Robust explainer recommendation for time series classification.

作者信息

Nguyen Thu Trang, Le Nguyen Thach, Ifrim Georgiana

机构信息

School of Computer Science, University College Dublin, Dublin, Ireland.

出版信息

Data Min Knowl Discov. 2024;38(6):3372-3413. doi: 10.1007/s10618-024-01045-8. Epub 2024 Jun 20.

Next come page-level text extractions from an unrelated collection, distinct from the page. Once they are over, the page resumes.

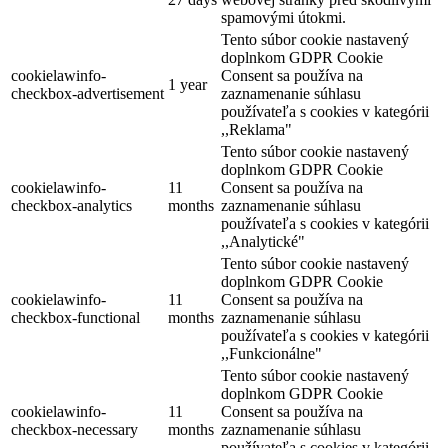
spamovými útokmi.
Tento súbor cookie nastavený
doplnkom GDPR Cookie
cookielawinfo-
Consent sa používa na
1 year
checkbox-advertisement
zaznamenanie súhlasu
používateľa s cookies v kategórii
,,Reklama"
Tento súbor cookie nastavený
doplnkom GDPR Cookie
cookielawinfo-
11
Consent sa používa na
checkbox-analytics
months
zaznamenanie súhlasu
používateľa s cookies v kategórii
,,Analytické"
Tento súbor cookie nastavený
doplnkom GDPR Cookie
cookielawinfo-
11
Consent sa používa na
checkbox-functional
months
zaznamenanie súhlasu
používateľa s cookies v kategórii
,,Funkcionálne"
Tento súbor cookie nastavený
doplnkom GDPR Cookie
cookielawinfo-
11
Consent sa používa na
checkbox-necessary
months
zaznamenanie súhlasu
používateľa s cookies v kategórii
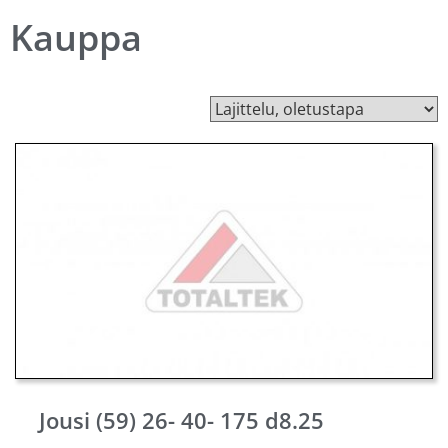
Kauppa
Jousi (59) 26- 40- 175 d8.25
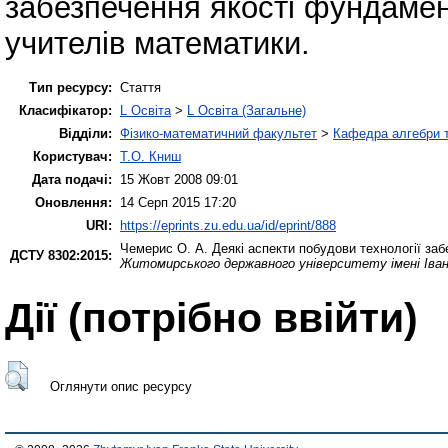
забезпечення якості фундамен
учителів математики.
Тип ресурсу:
Стаття
Класифікатор:
L Освіта
>
L Освіта (Загальне)
Відділи:
Фізико-математичний факультет
>
Кафедра алгебри т
Користувач:
Т.О. Книш
Дата подачі:
15 Жовт 2008 09:01
Оновлення:
14 Серп 2015 17:20
URI:
https://eprints.zu.edu.ua/id/eprint/888
Чемерис О. А.
Деякі аспекти побудови технології за
ДСТУ 8302:2015:
Житомирського державного університету імені Іва
Дії ​​(потрібно ввійти)
Оглянути опис ресурсу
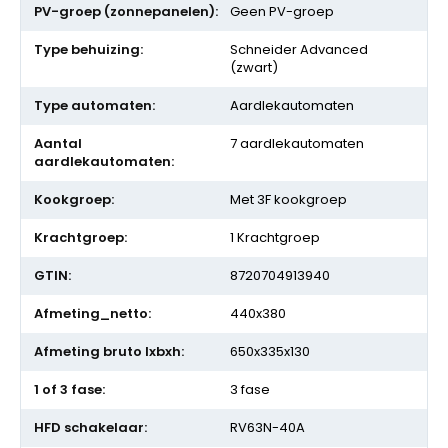
Geen PV-groep
Schneider Advanced
(zwart)
Aardlekautomaten
7 aardlekautomaten
Met 3F kookgroep
1 Krachtgroep
8720704913940
440x380
650x335x130
3 fase
RV63N-40A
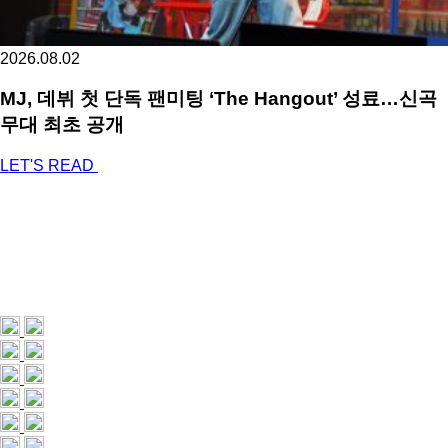
2026.08.02
MJ, 데뷔 첫 단독 팬미팅 ‘The Hangout’ 성료…신곡
무대 최초 공개
LET'S READ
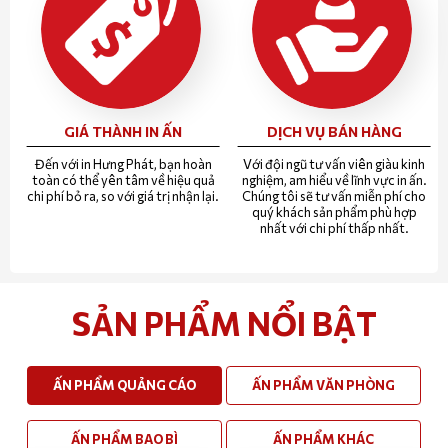
GIÁ THÀNH IN ẤN
DỊCH VỤ BÁN HÀNG
Đến với in Hưng Phát, bạn hoàn
Với đội ngũ tư vấn viên giàu kinh
toàn có thể yên tâm về hiệu quả
nghiệm, am hiểu về lĩnh vực in ấn.
chi phí bỏ ra, so với giá trị nhận lại.
Chúng tôi sẽ tư vấn miễn phí cho
quý khách sản phẩm phù hợp
nhất với chi phí thấp nhất.
SẢN PHẨM NỔI BẬT
ẤN PHẨM QUẢNG CÁO
ẤN PHẨM VĂN PHÒNG
ẤN PHẨM BAO BÌ
ẤN PHẨM KHÁC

DOI:10.1007/s10618-024-01045-8

PMID:39473587

原文链接:https://pmc.ncbi.nlm.nih.gov/articles/PMC11513768/

Abstract

Time series classification is a task which deals with temporal sequences, a prevalent data type common in domains such as human activity recognition, sports analytics and general sensing. In this area, interest in explanability has been growing as explanation is key to understand the data and the model better. Recently, a great variety of techniques (e.g., LIME, SHAP, CAM) have been proposed and adapted for time series to provide explanation in the form of , where the importance of each data point in the time series is quantified with a numerical value. However, the saliency maps can and often disagree, so it is unclear which one to use. This paper provides a novel framework to . We show how to robustly evaluate the informativeness of a given explanation method (i.e., relevance for the classification task), and how to compare explanations side-by-side. We propose AMEE, a Model-Agnostic Explanation Evaluation framework, for recommending saliency-based explanations for time series classification. In this approach, data perturbation is added to the input time series guided by each explanation. Our results show that perturbing discriminative parts of the time series leads to significant changes in classification accuracy, which can be used to evaluate each explanation. To be robust to different types of perturbations and different types of classifiers, we aggregate the accuracy loss across perturbations and classifiers. This novel approach allows us to recommend the best explainer among a set of different explainers, including random and oracle explainers. We provide a quantitative and qualitative analysis for synthetic datasets, a variety of time-series datasets, as well as a real-world case study with known expert ground truth.

摘要

时间序列分类是一项处理时间序列的任务，时间序列是一种在人类活动识别、体育分析和一般传感等领域常见的流行数据类型。在这个领域，对可解释性的兴趣一直在增长，因为解释是更好地理解数据和模型的关键。最近，已经提出并适用于时间序列的各种技术（例如，LIME、SHAP、CAM），以提供以形式的解释，其中时间序列中每个数据点的重要性用一个数值来量化。然而，显著性图可能而且经常不一致，所以不清楚该使用哪一个。本文提供了一个新颖的框架来。我们展示了如何稳健地评估给定解释方法的信息性（即与分类任务的相关性），以及如何并排比较解释。我们提出了AMEE，一个模型无关的解释评估框架，用于为时间序列分类推荐基于显著性的解释。在这种方法中，数据扰动被添加到由每个解释引导的输入时间序列中。我们的结果表明，扰动时间序列的判别部分会导致分类准确率的显著变化，这可用于评估每个解释。为了对不同类型的扰动和不同类型的分类器具有鲁棒性，我们汇总了跨扰动和分类器的准确率损失。这种新颖的方法使我们能够在一组不同的解释器中推荐最佳解释器，包括随机和神谕解释器。我们对合成数据集、各种时间序列数据集以及具有已知专家地面真值的实际案例研究进行了定量和定性分析。